Please give back only the lines below from the one containing "loss maintainers and" to the one containing "computed using the", each repeated word for word, both ends included.
------ EXTRACTED INFORMATION
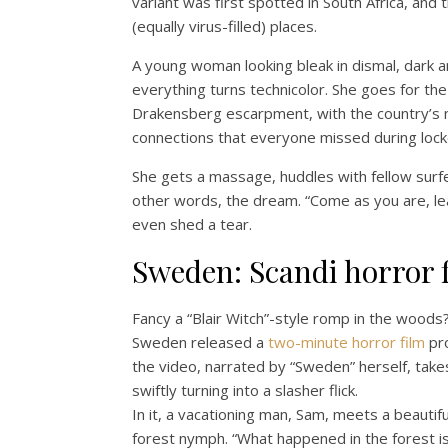
variant was first spotted in South Africa, an
(equally virus-filled) places.
A young woman looking bleak in dismal, dark 
everything turns technicolor. She goes for the
Drakensberg escarpment, with the country’s na
connections that everyone missed during loc
She gets a massage, huddles with fellow surfe
other words, the dream. “Come as you are, lea
even shed a tear.
Sweden: Scandi horror f
Fancy a “Blair Witch”-style romp in the woods? 
Sweden released a
two-minute horror film
pro
the video, narrated by “Sweden” herself, takes 
swiftly turning into a slasher flick.
In it, a vacationing man, Sam, meets a beautifu
forest nymph. “What happened in the forest is 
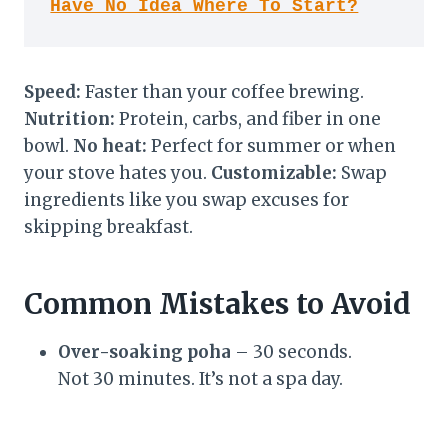
Have No Idea Where To Start?
Speed:
Faster than your coffee brewing.
Nutrition:
Protein, carbs, and fiber in one
bowl.
No heat:
Perfect for summer or when
your stove hates you.
Customizable:
Swap
ingredients like you swap excuses for
skipping breakfast.
Common Mistakes to Avoid
Over-soaking poha
– 30 seconds.
Not 30 minutes. It’s not a spa day.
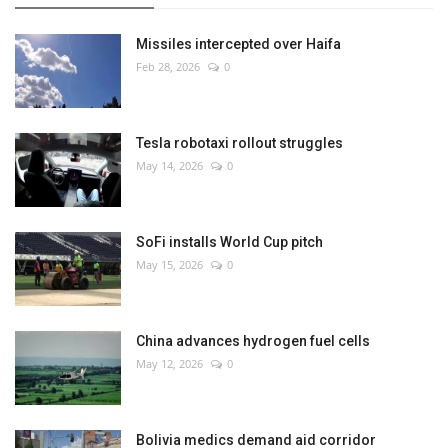
Missiles intercepted over Haifa
Feb 28, 2026
0
Tesla robotaxi rollout struggles
May 14, 2026
0
SoFi installs World Cup pitch
May 15, 2026
0
China advances hydrogen fuel cells
May 12, 2026
0
Bolivia medics demand aid corridor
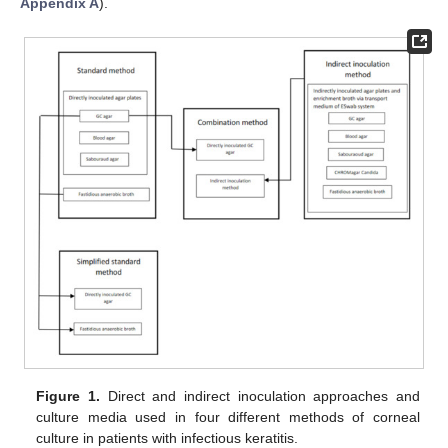
Appendix A
).
Figure 1.
Direct and indirect inoculation approaches and
culture media used in four different methods of corneal
culture in patients with infectious keratitis.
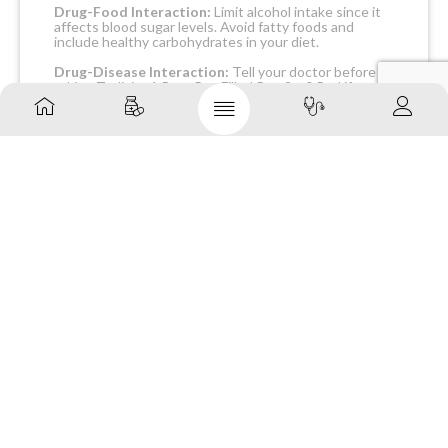
Drug-Food Interaction:
Limit alcohol intake since it
affects blood sugar levels. Avoid fatty foods and
include healthy carbohydrates in your diet.
Drug-Disease Interaction:
Tell your doctor before
taking Trulicity 1.5 mg Pre-Filled Pen 2 x 0.5 ml if you
have a medical history of allergic reactions to
medicines, heart, kidney or liver diseases, pancreatitis,
gastroparesis, reflux, and hypoglycaemia. Trulicity 1.5
mg Pre-Filled Pen 2 x 0.5 ml is contraindicated in
patients with multiple endocrine neoplasia type 2,
diabetic ketoacidosis, and personal or family history of
thyroid cancer.
Drug-Drug Interactions Checker
List:
INSULIN GLARGINE
LEVOTHYROXINE
PROPRANOLOL
METOPROLOL
TIMOLOL
Safety Advice
ALCOHOL
CAUTION –
It is advised to limit
alcohol intake since it may worsen the side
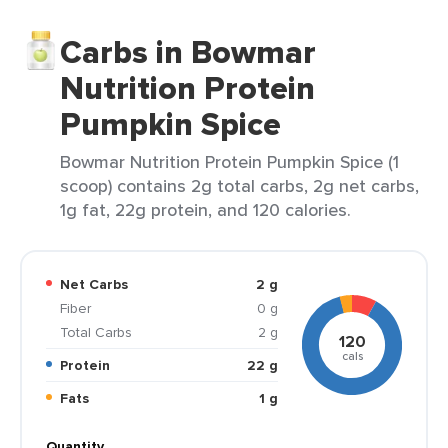
Carbs in Bowmar
Nutrition Protein
Pumpkin Spice
Bowmar Nutrition Protein Pumpkin Spice (1
scoop) contains 2g total carbs, 2g net carbs,
1g fat, 22g protein, and 120 calories.
Net Carbs
2 g
Fiber
0 g
Total Carbs
2 g
120
cals
Protein
22 g
Fats
1 g
Quantity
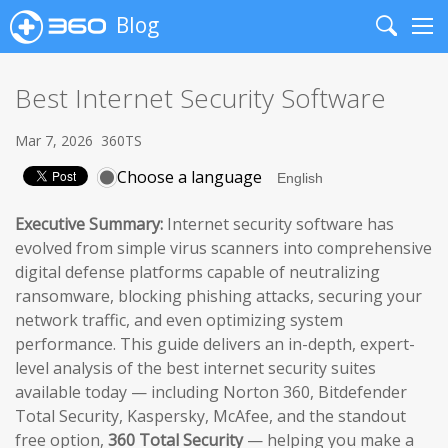
Blog
Search
Me
Best Internet Security Software
Mar 7, 2026
360TS
Choose a language
Executive Summary:
Internet security software has
evolved from simple virus scanners into comprehensive
digital defense platforms capable of neutralizing
ransomware, blocking phishing attacks, securing your
network traffic, and even optimizing system
performance. This guide delivers an in-depth, expert-
level analysis of the best internet security suites
available today — including Norton 360, Bitdefender
Total Security, Kaspersky, McAfee, and the standout
free option,
360 Total Security
— helping you make a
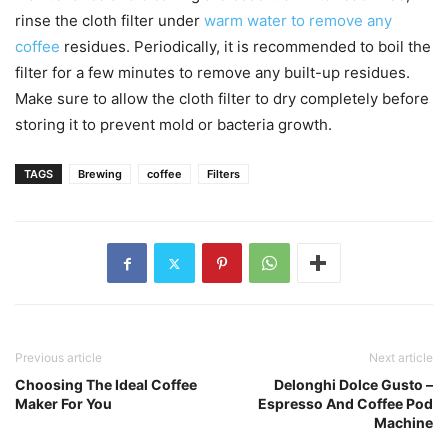
rinse the cloth filter under
warm water to remove any
coffee
residues. Periodically, it is recommended to boil the
filter for a few minutes to remove any built-up residues.
Make sure to allow the cloth filter to dry completely before
storing it to prevent mold or bacteria growth.
TAGS
Brewing
coffee
Filters
Previous article
Next article
Choosing The Ideal Coffee
Delonghi Dolce Gusto –
Maker For You
Espresso And Coffee Pod
Machine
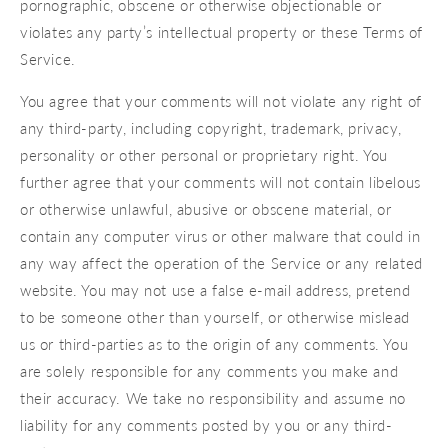
pornographic, obscene or otherwise objectionable or
violates any party’s intellectual property or these Terms of
Service.
You agree that your comments will not violate any right of
any third-party, including copyright, trademark, privacy,
personality or other personal or proprietary right. You
further agree that your comments will not contain libelous
or otherwise unlawful, abusive or obscene material, or
contain any computer virus or other malware that could in
any way affect the operation of the Service or any related
website. You may not use a false e‑mail address, pretend
to be someone other than yourself, or otherwise mislead
us or third-parties as to the origin of any comments. You
are solely responsible for any comments you make and
their accuracy. We take no responsibility and assume no
liability for any comments posted by you or any third-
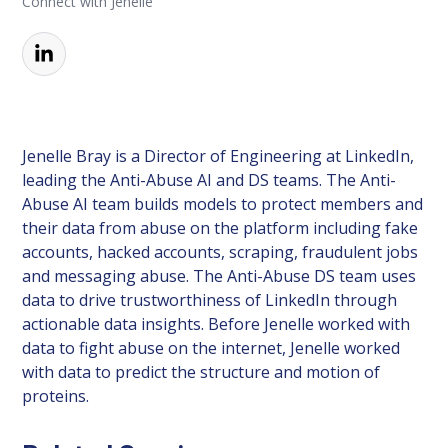
Connect with Jenelle
Jenelle Bray is a Director of Engineering at LinkedIn,
leading the Anti-Abuse AI and DS teams. The Anti-
Abuse AI team builds models to protect members and
their data from abuse on the platform including fake
accounts, hacked accounts, scraping, fraudulent jobs
and messaging abuse. The Anti-Abuse DS team uses
data to drive trustworthiness of LinkedIn through
actionable data insights. Before Jenelle worked with
data to fight abuse on the internet, Jenelle worked
with data to predict the structure and motion of
proteins.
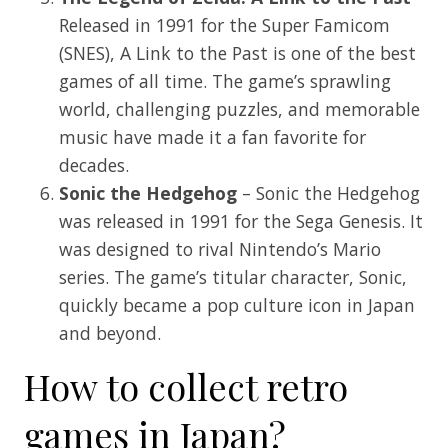
Released in 1991 for the Super Famicom
(SNES), A Link to the Past is one of the best
games of all time. The game’s sprawling
world, challenging puzzles, and memorable
music have made it a fan favorite for
decades.
Sonic the Hedgehog
– Sonic the Hedgehog
was released in 1991 for the Sega Genesis. It
was designed to rival Nintendo’s Mario
series. The game’s titular character, Sonic,
quickly became a pop culture icon in Japan
and beyond.
How to collect retro
games in Japan?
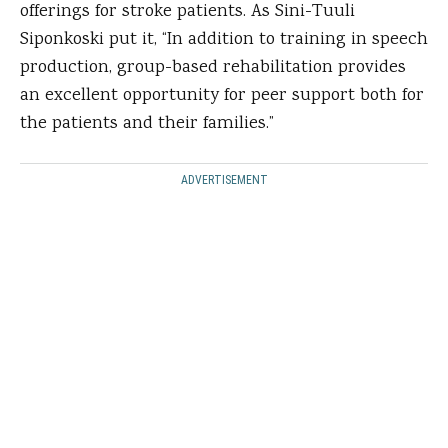
offerings for stroke patients. As Sini-Tuuli
Siponkoski put it, “In addition to training in speech
production, group-based rehabilitation provides
an excellent opportunity for peer support both for
the patients and their families.”
ADVERTISEMENT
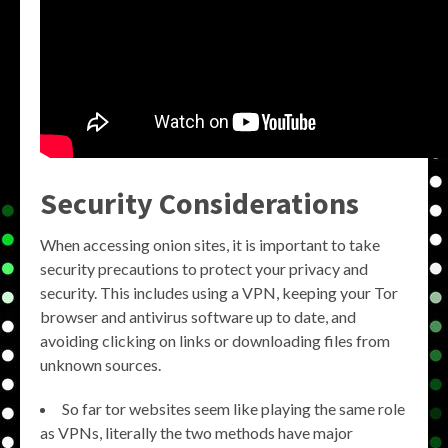
Security Considerations
When accessing onion sites, it is important to take
security precautions to protect your privacy and
security. This includes using a VPN, keeping your Tor
browser and antivirus software up to date, and
avoiding clicking on links or downloading files from
unknown sources.
So far tor websites seem like playing the same role
as VPNs, literally the two methods have major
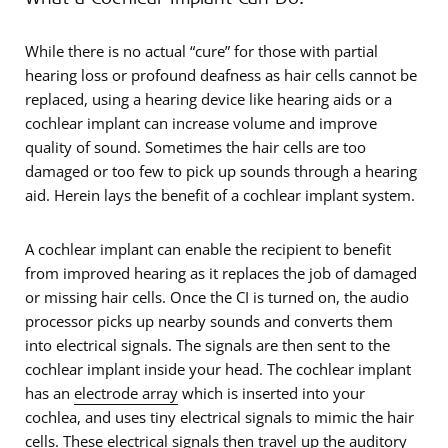
While there is no actual “cure” for those with partial
hearing loss or profound deafness as hair cells cannot be
replaced, using a hearing device like hearing aids or a
cochlear implant can increase volume and improve
quality of sound. Sometimes the hair cells are too
damaged or too few to pick up sounds through a hearing
aid. Herein lays the benefit of a cochlear implant system.
A cochlear implant can enable the recipient to benefit
from improved hearing as it replaces the job of damaged
or missing hair cells. Once the CI is turned on, the audio
processor picks up nearby sounds and converts them
into electrical signals. The signals are then sent to the
cochlear implant inside your head. The cochlear implant
has an
electrode array
which is inserted into your
cochlea, and uses tiny electrical signals to mimic the hair
cells. These electrical signals then travel up the auditory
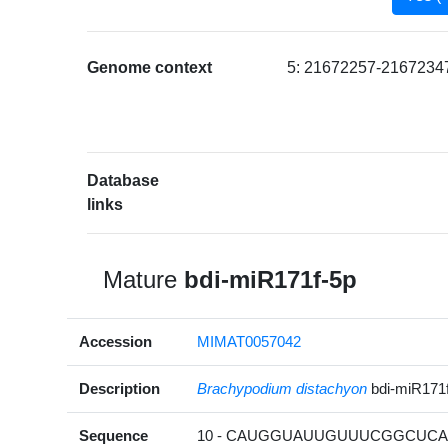
Genome context
5: 21672257-21672347
Database
links
Mature
bdi-miR171f-5p
Accession
MIMAT0057042
Description
Brachypodium distachyon
bdi-miR171
Sequence
10 - CAUGGUAUUGUUUCGGCUCAU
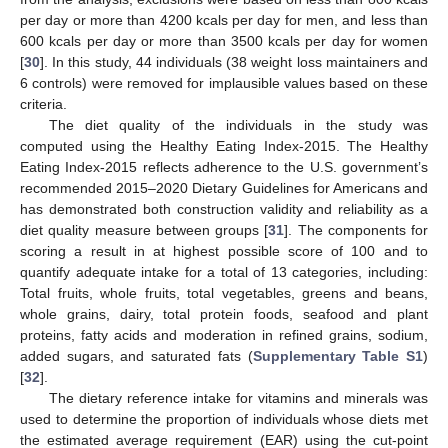
per day or more than 4200 kcals per day for men, and less than
600 kcals per day or more than 3500 kcals per day for women
[
30
]. In this study, 44 individuals (38 weight loss maintainers and
6 controls) were removed for implausible values based on these
criteria.
The diet quality of the individuals in the study was
computed using the Healthy Eating Index-2015. The Healthy
Eating Index-2015 reflects adherence to the U.S. government’s
recommended 2015–2020 Dietary Guidelines for Americans and
has demonstrated both construction validity and reliability as a
diet quality measure between groups [
31
]. The components for
scoring a result in at highest possible score of 100 and to
quantify adequate intake for a total of 13 categories, including:
Total fruits, whole fruits, total vegetables, greens and beans,
whole grains, dairy, total protein foods, seafood and plant
proteins, fatty acids and moderation in refined grains, sodium,
added sugars, and saturated fats (
Supplementary Table S1
)
[
32
].
The dietary reference intake for vitamins and minerals was
used to determine the proportion of individuals whose diets met
the estimated average requirement (EAR) using the cut-point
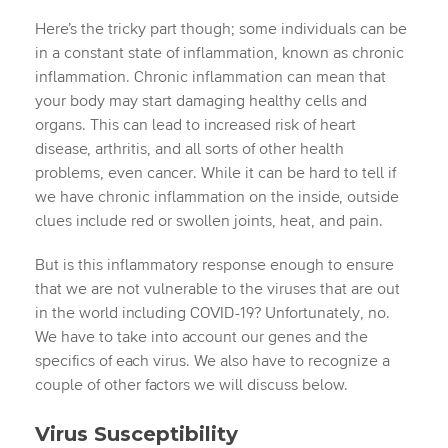
Here’s the tricky part though; some individuals can be
in a constant state of inflammation, known as chronic
inflammation. Chronic inflammation can mean that
your body may start damaging healthy cells and
organs. This can lead to increased risk of heart
disease, arthritis, and all sorts of other health
problems, even cancer. While it can be hard to tell if
we have chronic inflammation on the inside, outside
clues include red or swollen joints, heat, and pain.
But is this inflammatory response enough to ensure
that we are not vulnerable to the viruses that are out
in the world including COVID-19? Unfortunately, no.
We have to take into account our genes and the
specifics of each virus. We also have to recognize a
couple of other factors we will discuss below.
Virus Susceptibility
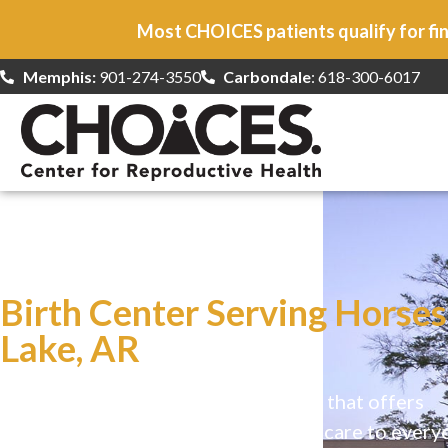
Most CHOICES patients qualify for fin
Memphis:
901-274-3550
Carbondale
: 618-300-6017
At CHOICES
we specialize in…
Birth Center Serving Horse
Lake, AR
CHOICES is a safe, welcoming clinic that offers
comprehensive reproductive health care to every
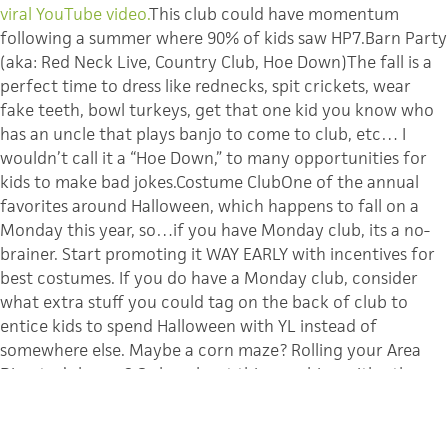
viral YouTube video.
This club could have momentum
following a summer where 90% of kids saw HP7.Barn Party
(aka: Red Neck Live, Country Club, Hoe Down)The fall is a
perfect time to dress like rednecks, spit crickets, wear
fake teeth, bowl turkeys, get that one kid you know who
has an uncle that plays banjo to come to club, etc… I
wouldn’t call it a “Hoe Down,” to many opportunities for
kids to make bad jokes.Costume ClubOne of the annual
favorites around Halloween, which happens to fall on a
Monday this year, so…if you have Monday club, its a no-
brainer. Start promoting it WAY EARLY with incentives for
best costumes. If you do have a Monday club, consider
what extra stuff you could tag on the back of club to
entice kids to spend Halloween with YL instead of
somewhere else. Maybe a corn maze? Rolling your Area
Director’s house? Or how bout this, combine with other
area schools and actually
apply to The Guinness Book of
World Records
to have them verify your clubs setting a
record for the largest group of trick-or-treaters ever? How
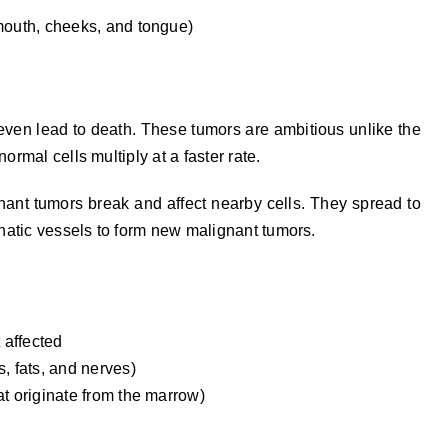
mouth, cheeks, and tongue)
even lead to death. These tumors are ambitious unlike the
ormal cells multiply at a faster rate.
ant tumors break and affect nearby cells. They spread to
hatic vessels to form new malignant tumors.
 affected
, fats, and nerves)
t originate from the marrow)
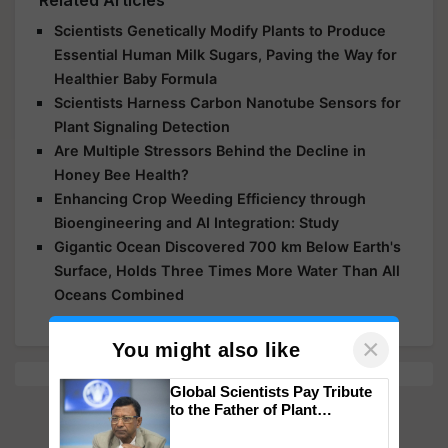
Related Articles
Scientists Genetically Modify Plants to Produce
Essential Human Milk Sugars, Paving the Way for
Healthier Baby Formula
Scientists Harness Carbon Nanotube Sensors for
Plant Signaling Detection
Are Multiple Stressors Behind the Decline in
Honey Bee Health?
Enhancing Crop Weeding Efficiency through
Bioengineering and AI Integration: Study
Gigantic Ocean Discovered 700 km Below Earth's
Surface, Holds Three Times More Water Than All
Oceans Combined
×
You might also like
Global Scientists Pay Tribute
to the Father of Plant
Genomics in India, Prof.
Chittaranjan Kole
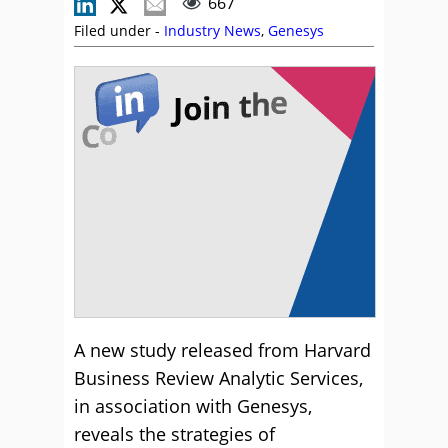
667
Filed under -
Industry News
,
Genesys
A new study released from Harvard
Business Review Analytic Services,
in association with Genesys,
reveals the strategies of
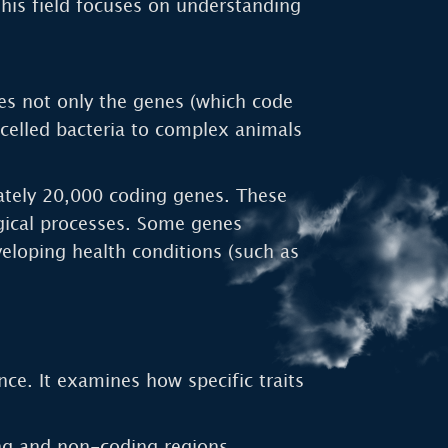
his field focuses on understanding
es not only the genes (which code
-celled bacteria to complex animals
ately 20,000 coding genes. These
ogical processes. Some genes
eveloping health conditions (such as
nce. It examines how specific traits
ng and non-coding regions,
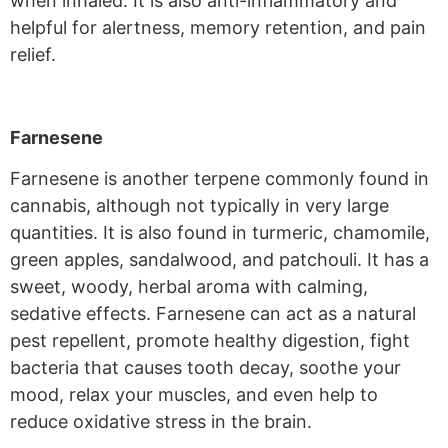
when inhaled. It is also anti-inflammatory and
helpful for alertness, memory retention, and pain
relief.
Farnesene
Farnesene is another terpene commonly found in
cannabis, although not typically in very large
quantities. It is also found in turmeric, chamomile,
green apples, sandalwood, and patchouli. It has a
sweet, woody, herbal aroma with calming,
sedative effects. Farnesene can act as a natural
pest repellent, promote healthy digestion, fight
bacteria that causes tooth decay, soothe your
mood, relax your muscles, and even help to
reduce oxidative stress in the brain.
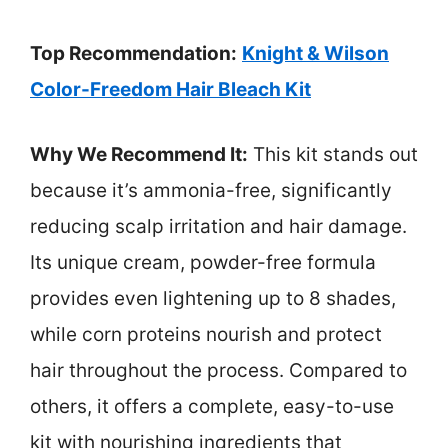
Top Recommendation:
Knight & Wilson
Color-Freedom Hair Bleach Kit
Why We Recommend It:
This kit stands out
because it’s ammonia-free, significantly
reducing scalp irritation and hair damage.
Its unique cream, powder-free formula
provides even lightening up to 8 shades,
while corn proteins nourish and protect
hair throughout the process. Compared to
others, it offers a complete, easy-to-use
kit with nourishing ingredients that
------------
**TASK RESULT**
]. In this study, 44 individuals (38 weight loss maintainers and
6 controls) were removed for implausible values based on these
criteria.
The diet quality of the individuals in the study was
computed using the Healthy Eating Index-2015. The Healthy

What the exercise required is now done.